Begin AVAILABLE RECORDS

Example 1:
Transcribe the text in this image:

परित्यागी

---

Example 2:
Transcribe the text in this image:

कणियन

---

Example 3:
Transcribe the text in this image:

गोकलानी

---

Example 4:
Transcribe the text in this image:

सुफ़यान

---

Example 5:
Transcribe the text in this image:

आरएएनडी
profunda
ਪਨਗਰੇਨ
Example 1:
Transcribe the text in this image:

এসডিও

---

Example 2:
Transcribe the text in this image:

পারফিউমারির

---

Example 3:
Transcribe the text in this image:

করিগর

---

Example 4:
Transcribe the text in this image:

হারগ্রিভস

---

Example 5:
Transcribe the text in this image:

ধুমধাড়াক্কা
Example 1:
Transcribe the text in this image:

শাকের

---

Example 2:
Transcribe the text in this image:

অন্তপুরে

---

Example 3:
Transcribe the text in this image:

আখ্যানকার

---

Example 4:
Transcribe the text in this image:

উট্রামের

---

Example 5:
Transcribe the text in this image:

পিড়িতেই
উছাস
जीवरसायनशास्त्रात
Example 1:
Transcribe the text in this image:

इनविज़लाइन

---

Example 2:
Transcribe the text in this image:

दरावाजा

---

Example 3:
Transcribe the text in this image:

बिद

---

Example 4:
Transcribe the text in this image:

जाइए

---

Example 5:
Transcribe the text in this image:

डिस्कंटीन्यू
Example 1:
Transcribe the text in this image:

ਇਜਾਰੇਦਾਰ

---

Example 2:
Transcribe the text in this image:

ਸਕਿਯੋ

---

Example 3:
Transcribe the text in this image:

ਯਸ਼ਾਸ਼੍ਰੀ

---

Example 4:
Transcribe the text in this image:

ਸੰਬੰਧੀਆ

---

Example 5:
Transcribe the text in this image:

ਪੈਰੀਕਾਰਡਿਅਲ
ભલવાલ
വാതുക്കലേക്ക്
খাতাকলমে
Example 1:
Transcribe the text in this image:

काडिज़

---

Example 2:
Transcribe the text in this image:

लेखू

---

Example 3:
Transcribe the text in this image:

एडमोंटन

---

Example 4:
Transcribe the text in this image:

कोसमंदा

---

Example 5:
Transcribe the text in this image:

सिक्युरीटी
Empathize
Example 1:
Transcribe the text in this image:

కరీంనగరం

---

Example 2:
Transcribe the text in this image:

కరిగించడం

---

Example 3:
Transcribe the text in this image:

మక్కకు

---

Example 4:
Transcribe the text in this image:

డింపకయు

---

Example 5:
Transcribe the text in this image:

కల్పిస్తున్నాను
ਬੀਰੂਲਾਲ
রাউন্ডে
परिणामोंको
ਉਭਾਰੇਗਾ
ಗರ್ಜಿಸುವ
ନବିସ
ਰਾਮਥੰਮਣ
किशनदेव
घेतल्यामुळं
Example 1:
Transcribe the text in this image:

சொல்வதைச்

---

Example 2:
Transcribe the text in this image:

End AVAILABLE RECORDS

*JOB*. Rewrite all of the records above with "Write out" substituted for every "Transcribe", and keep everything else the same.

*ANSWER FOR THE TASK*.
Example 1:
Write out the text in this image:

परित्यागी

---

Example 2:
Write out the text in this image:

कणियन

---

Example 3:
Write out the text in this image:

गोकलानी

---

Example 4:
Write out the text in this image:

सुफ़यान

---

Example 5:
Write out the text in this image:

आरएएनडी
profunda
ਪਨਗਰੇਨ
Example 1:
Write out the text in this image:

এসডিও

---

Example 2:
Write out the text in this image:

পারফিউমারির

---

Example 3:
Write out the text in this image:

করিগর

---

Example 4:
Write out the text in this image:

হারগ্রিভস

---

Example 5:
Write out the text in this image:

ধুমধাড়াক্কা
Example 1:
Write out the text in this image:

শাকের

---

Example 2:
Write out the text in this image:

অন্তপুরে

---

Example 3:
Write out the text in this image:

আখ্যানকার

---

Example 4:
Write out the text in this image:

উট্রামের

---

Example 5:
Write out the text in this image:

পিড়িতেই
উছাস
जीवरसायनशास्त्रात
Example 1:
Write out the text in this image:

इनविज़लाइन

---

Example 2:
Write out the text in this image:

दरावाजा

---

Example 3:
Write out the text in this image:

बिद

---

Example 4:
Write out the text in this image:

जाइए

---

Example 5:
Write out the text in this image:

डिस्कंटीन्यू
Example 1:
Write out the text in this image:

ਇਜਾਰੇਦਾਰ

---

Example 2:
Write out the text in this image:

ਸਕਿਯੋ

---

Example 3:
Write out the text in this image:

ਯਸ਼ਾਸ਼੍ਰੀ

---

Example 4:
Write out the text in this image:

ਸੰਬੰਧੀਆ

---

Example 5:
Write out the text in this image:

ਪੈਰੀਕਾਰਡਿਅਲ
ભલવાલ
വാതുക്കലേക്ക്
খাতাকলমে
Example 1:
Write out the text in this image:

काडिज़

---

Example 2:
Write out the text in this image:

लेखू

---

Example 3:
Write out the text in this image:

एडमोंटन

---

Example 4:
Write out the text in this image:

कोसमंदा

---

Example 5:
Write out the text in this image:

सिक्युरीटी
Empathize
Example 1:
Write out the text in this image:

కరీంనగరం

---

Example 2:
Write out the text in this image:

కరిగించడం

---

Example 3:
Write out the text in this image:

మక్కకు

---

Example 4:
Write out the text in this image:

డింపకయు

---

Example 5:
Write out the text in this image:

కల్పిస్తున్నాను
ਬੀਰੂਲਾਲ
রাউন্ডে
परिणामोंको
ਉਭਾਰੇਗਾ
ಗರ್ಜಿಸುವ
ନବିସ
ਰਾਮਥੰਮਣ
किशनदेव
घेतल्यामुळं
Example 1:
Write out the text in this image:

சொல்வதைச்

---

Example 2:
Write out the text in this image:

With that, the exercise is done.